E, por mais meia hora falou Pedro Henrique. Falou dos amigos e dos desafetos. Contou do assanhamento da Rosa que se julgava o máximo (o que ela queria? Dava corda pra todos os rapazes). Espicaçou o Valentin, que se fingia de bravo, porém, de valente só tinha o nome parecido. Provocou com suas verdades, mais de uma dúzia de colegas. Só parou quando falou do Manoel e levou um soco na boca.
***
O Caos
A manchete apareceu em todos os jornais do país:
EPIDEMIA DA VERDADE NA CAPITAL DO PAÍS
Estranhos acontecimentos em Brasília põem a população e o governo em estado de alerta. Segundo fontes seguras, mais e mais pessoas, a cada dia, não conseguem parar de dizer a verdade. Enquanto, o número de roubos e furtos diminuiu, o de homicídios aumentou. Bandidos confessam seus crimes e são presos. Várias famílias estão se desfazendo por conta disto. As brigas de casais atingem vasta parcela dos brasilienses. Parentes de todos os graus se digladiam. Servidores públicos, executivos, empresários e tantos outros confessam abertamente que são corruptos. Padres renunciam a sua fé. Espiritas confessam que são embusteiros. Pastores não querem mais aceitar o dízimo. As disputas nas empresas se generalizaram, e funcionários são demitidos.

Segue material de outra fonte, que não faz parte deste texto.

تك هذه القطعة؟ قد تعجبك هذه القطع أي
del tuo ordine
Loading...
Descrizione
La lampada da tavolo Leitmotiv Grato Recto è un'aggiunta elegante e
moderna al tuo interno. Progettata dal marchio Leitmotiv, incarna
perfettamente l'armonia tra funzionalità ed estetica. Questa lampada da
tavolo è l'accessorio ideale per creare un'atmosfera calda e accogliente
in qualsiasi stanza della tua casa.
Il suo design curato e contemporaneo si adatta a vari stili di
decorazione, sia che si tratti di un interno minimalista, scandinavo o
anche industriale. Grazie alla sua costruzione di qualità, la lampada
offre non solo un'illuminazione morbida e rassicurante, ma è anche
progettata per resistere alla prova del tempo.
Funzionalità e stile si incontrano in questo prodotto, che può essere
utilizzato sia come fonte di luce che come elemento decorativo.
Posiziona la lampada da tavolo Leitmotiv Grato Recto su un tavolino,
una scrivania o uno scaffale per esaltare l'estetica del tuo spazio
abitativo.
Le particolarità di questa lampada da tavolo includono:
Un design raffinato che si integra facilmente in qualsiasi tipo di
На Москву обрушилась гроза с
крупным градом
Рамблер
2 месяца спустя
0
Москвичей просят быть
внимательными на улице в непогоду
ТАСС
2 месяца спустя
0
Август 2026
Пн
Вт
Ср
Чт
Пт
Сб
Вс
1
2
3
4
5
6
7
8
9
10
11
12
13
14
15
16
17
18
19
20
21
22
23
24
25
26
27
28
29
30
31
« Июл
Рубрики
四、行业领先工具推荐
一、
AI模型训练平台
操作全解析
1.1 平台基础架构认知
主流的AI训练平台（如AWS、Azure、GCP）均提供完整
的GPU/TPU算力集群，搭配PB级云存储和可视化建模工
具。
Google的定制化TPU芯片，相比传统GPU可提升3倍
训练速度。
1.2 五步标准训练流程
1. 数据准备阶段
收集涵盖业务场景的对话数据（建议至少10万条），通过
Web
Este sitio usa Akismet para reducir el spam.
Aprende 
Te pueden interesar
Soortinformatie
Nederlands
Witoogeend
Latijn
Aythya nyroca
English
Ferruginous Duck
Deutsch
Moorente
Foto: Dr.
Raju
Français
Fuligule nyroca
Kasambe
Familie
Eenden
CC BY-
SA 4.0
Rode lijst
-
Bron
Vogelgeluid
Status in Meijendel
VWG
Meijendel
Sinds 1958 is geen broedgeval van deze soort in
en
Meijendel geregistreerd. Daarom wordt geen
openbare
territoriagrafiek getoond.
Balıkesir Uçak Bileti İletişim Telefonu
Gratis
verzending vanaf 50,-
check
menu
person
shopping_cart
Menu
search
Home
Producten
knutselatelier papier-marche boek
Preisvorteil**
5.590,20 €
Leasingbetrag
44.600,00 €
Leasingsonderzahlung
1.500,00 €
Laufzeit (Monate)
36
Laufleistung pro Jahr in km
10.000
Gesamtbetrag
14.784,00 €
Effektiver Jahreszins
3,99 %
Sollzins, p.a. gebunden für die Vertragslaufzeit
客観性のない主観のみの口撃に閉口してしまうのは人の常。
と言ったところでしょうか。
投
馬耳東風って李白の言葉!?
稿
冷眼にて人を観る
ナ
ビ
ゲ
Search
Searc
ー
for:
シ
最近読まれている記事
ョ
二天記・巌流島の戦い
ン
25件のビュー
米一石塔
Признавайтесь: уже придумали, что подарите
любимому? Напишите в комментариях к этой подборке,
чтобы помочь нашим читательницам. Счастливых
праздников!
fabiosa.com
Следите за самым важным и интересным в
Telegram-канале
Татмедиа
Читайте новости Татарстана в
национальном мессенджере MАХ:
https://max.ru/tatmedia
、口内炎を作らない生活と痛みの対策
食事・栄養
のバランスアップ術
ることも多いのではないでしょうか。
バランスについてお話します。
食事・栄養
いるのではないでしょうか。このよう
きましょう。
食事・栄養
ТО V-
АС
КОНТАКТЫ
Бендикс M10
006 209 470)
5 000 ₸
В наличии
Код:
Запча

Senadores, deputados federais e distritais sumiram. Enquanto o caos se instala, o governo da cidade se esconde. Segundo alguns, com medo da febre da verdade, como vem sendo chamado o fenômeno. O governo federal proibiu a saída ou entrada de pessoas no Distrito Federal. Tropas federais e do exército cercam a capital do país. O presidente que se encontrava viajando, agora despacha do Rio de Janeiro. Nos outros estados, muitos estão preocupados, entretanto, existem aqueles que não acreditam, e acham que tudo é um golpe dos militares para assumir o governo do país novamente.
A Bonança
Manchete do Correio Braziliense duas semanas e meia, depois:
BRASÍLIA VOLTA AO NORMAL, FEBRE DA VERDADE FOI EMBORA
Analistas, médicos, psicólogos, psiquiatras e membros do governo, estão reunidos há dois dias para discutir a chamada febre da verdade, que como misteriosamente apareceu, foi embora. Várias hipóteses foram levantadas, inclusive a de um possível ataque terrorista, que foi descartada pela ABIN. Depois do caos que se tornou a cidade, a vida volta normal nela.
Muitas pessoas vão ter que se explicar. Entre elas, membros do governo, do Congresso e da Câmara Legislativa. Às pessoas comuns, só resta esperar que seus familiares e amigos, as perdoem das indiscrições e do mau-caratismo. Quanto aos homens públicos, e aos demais que confessaram suas patifarias, esperamos que sejam punidos à altura.
***
Dois anos depois, só restava aos brasilienses lembrarem-se do famoso dito popular dos portugueses no século 19: “está tudo como dantes no quartel d’Abrantes”!